Eastern Europe has a vibrant Hip Hop culture, with thousands flocking each year to festivals like Kemp in Czech Republic, Splash in Germany and Fresh in Croatia. I’ve been to Kemp twice, and it’s an odd sensation seeing 99% of those in attendance donned in their Hip Hop garments – it was a bit artificial despite the heavy emphasis on being real. Standing up on a bus, travelling from Hradec Kralove train station to the airport hangars, surrounded by bald white boys in their late teens/early 20s while a ghetto blaster fills the articulated bus with Black Moon’s “I Got Ya Opin (Remix)” completely contradicts the stereotypical racist hooligans you might associate surly, bald, Eastern Europeans with.

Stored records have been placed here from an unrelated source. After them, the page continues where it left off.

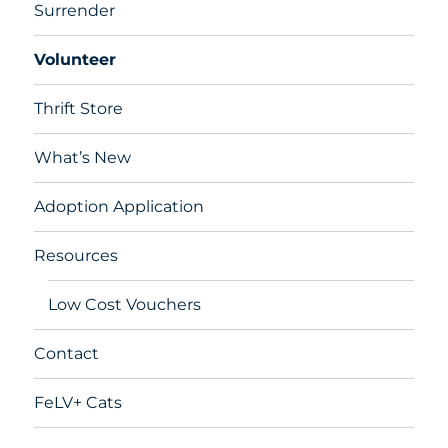
Surrender
Volunteer
Thrift Store
What’s New
Adoption Application
Resources
Low Cost Vouchers
Contact
FeLV+ Cats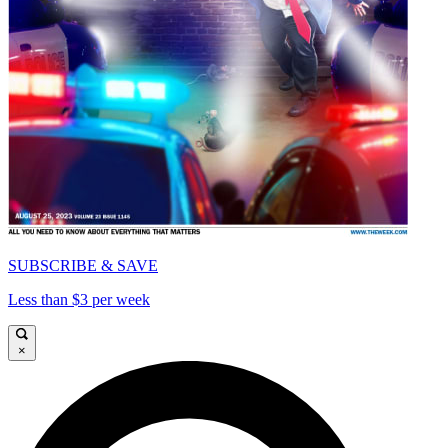
SUBSCRIBE & SAVE
Less than $3 per week
×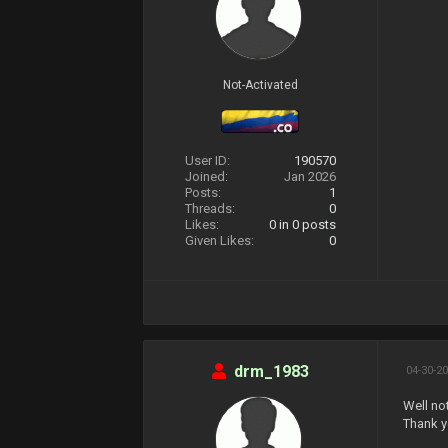
Not-Activated
User ID:
190570
Joined:
Jan 2026
Posts:
1
Threads:
0
Likes:
0
in 0 posts
Given Likes:
0
drm_1983
04-30-20
Well no
Thank y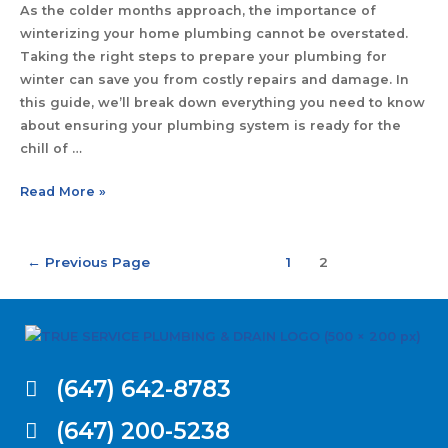
As the colder months approach, the importance of
winterizing your home plumbing cannot be overstated.
Taking the right steps to prepare your plumbing for
winter can save you from costly repairs and damage. In
this guide, we’ll break down everything you need to know
about ensuring your plumbing system is ready for the
chill of …
Read More »
←
Previous Page
1
2
(647) 642-8783
(647) 200-5238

DJ Scientist is known as having one of the biggest record collections in Germany, while Fulgeance is a versatile producer from France. Both have utilized Scientist’s extensive collection of Soviet Union-era records, which brings together instrumental Hip Hop and communism like never before. It’s a pleasant change from the usual European beat-wizards compiling their favorite New York rappers on to one album. Distant Starr appears on “You Know”, and Blu teams with Open Mike Eagle on “From Lithuania with Love” which I found underwhelming. It’s the instrumental tracks that prove more fruitful.
There’s evidence of the tense political situation surrounding Russia at the moment, whether it be song titles like “The Spy”, “Liberation March” and “Youth Brigade”, the title of the album itself, or the places that Scientist and Fulgeance take the listener through their music. The plodding piano of “Lost in Tyumen” is workmanlike and depressive, reflective of a society fearing the huge nation across the border that currently strikes fear into Ukraine, Lithuania et al. “Glorious Times” is more upbeat yet still has undertones of doom, as does “All Equal” – the latter sounding like the equivalent of a rain-sodden bus trip through Tbilisi. “The Spy” even uses an interview with somebody well-informed on Russian spy activity in the United States.

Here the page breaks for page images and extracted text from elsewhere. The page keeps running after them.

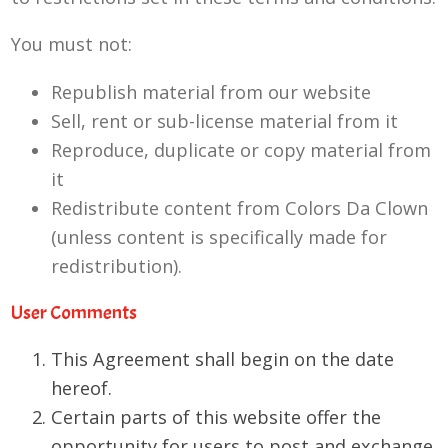
You must not:
Republish material from our website
Sell, rent or sub-license material from it
Reproduce, duplicate or copy material from
it
Redistribute content from Colors Da Clown
(unless content is specifically made for
redistribution).
User Comments
This Agreement shall begin on the date
hereof.
Certain parts of this website offer the
opportunity for users to post and exchange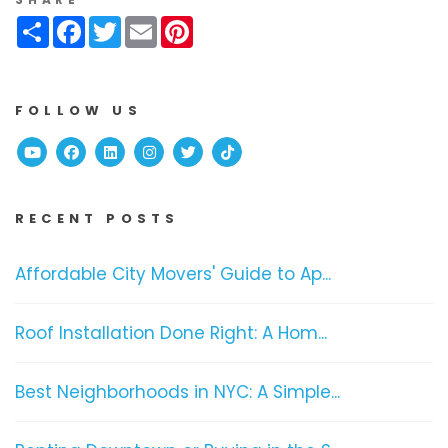
Share
Facebook
Twitter
Email
Pinterest
FOLLOW US
Youtube
Facebook
Linked In
Instagram
Twitter
TikTok
RECENT POSTS
Affordable City Movers' Guide to Ap...
Roof Installation Done Right: A Hom...
Best Neighborhoods in NYC: A Simple...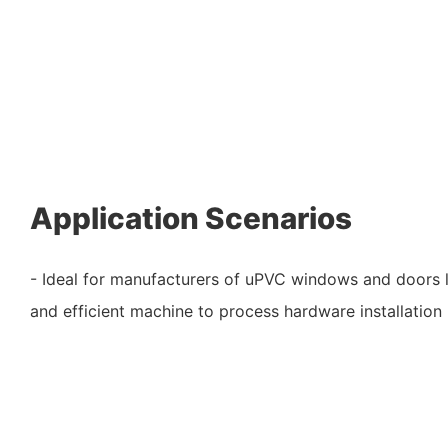
Application Scenarios
- Ideal for manufacturers of uPVC windows and doors l
and efficient machine to process hardware installation 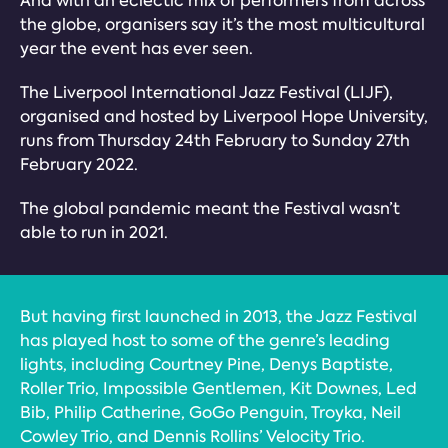
And with an eclectic mix of performers from across
the globe, organisers say it’s the most multicultural
year the event has ever seen.
The Liverpool International Jazz Festival (LIJF),
organised and hosted by Liverpool Hope University,
runs from Thursday 24th February to Sunday 27th
February 2022.
The global pandemic meant the Festival wasn’t
able to run in 2021.
But having first launched in 2013, the Jazz Festival
has played host to some of the genre’s leading
lights, including Courtney Pine, Denys Baptiste,
Roller Trio, Impossible Gentlemen, Kit Downes, Led
Bib, Philip Catherine, GoGo Penguin, Troyka, Neil
Cowley Trio, and Dennis Rollins’ Velocity Trio.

“The Soviet Tape” is an intriguing listen, especially if you have an interest in international politics. It evokes a mood that for the sake of this review, I’m going to attribute to what many must be feeling in a tiny nation that is effectively powerless to a Russian invasion. The source material is derived from Soviet Union vinyl from many years ago, but it also remains relevant given Russia’s recent political problems (Ukraine, the poisoning of Alexander Litvinenko, shooting of Boris Nemtsov, Friday’s Montenegro vs. Russia soccer match which was abandoned due to missiles being thrown at players).
For those with the mentality that a beat must have an emcee – this album may not change your opinion but it reminds us all that there is actually a hefty imbalance in Hip Hop when you consider the musical elements of this culture. Nobody checks for a DJ these days – it’s all about the producers. It’s easy to forget that DJs were producers and guys who could cut and scratch. With DJ Scientist and producer Fulgeance coming together, we’re treated to an instrumental album that proves Hip Hop can still be rewarding without rap, and it’s difficult to imagine an artist spitting bars on “Imperialist Monsters”, because it’s so enjoyable without lyrics that it would suffer if it did.
It may be easy to ignore the former Soviet Union countries like Lithuania geographically, but “The Soviet Tape” is worthy of some attention for having the balls to share music influenced from a period of time many Hip Hop fans in Europe will want to forget.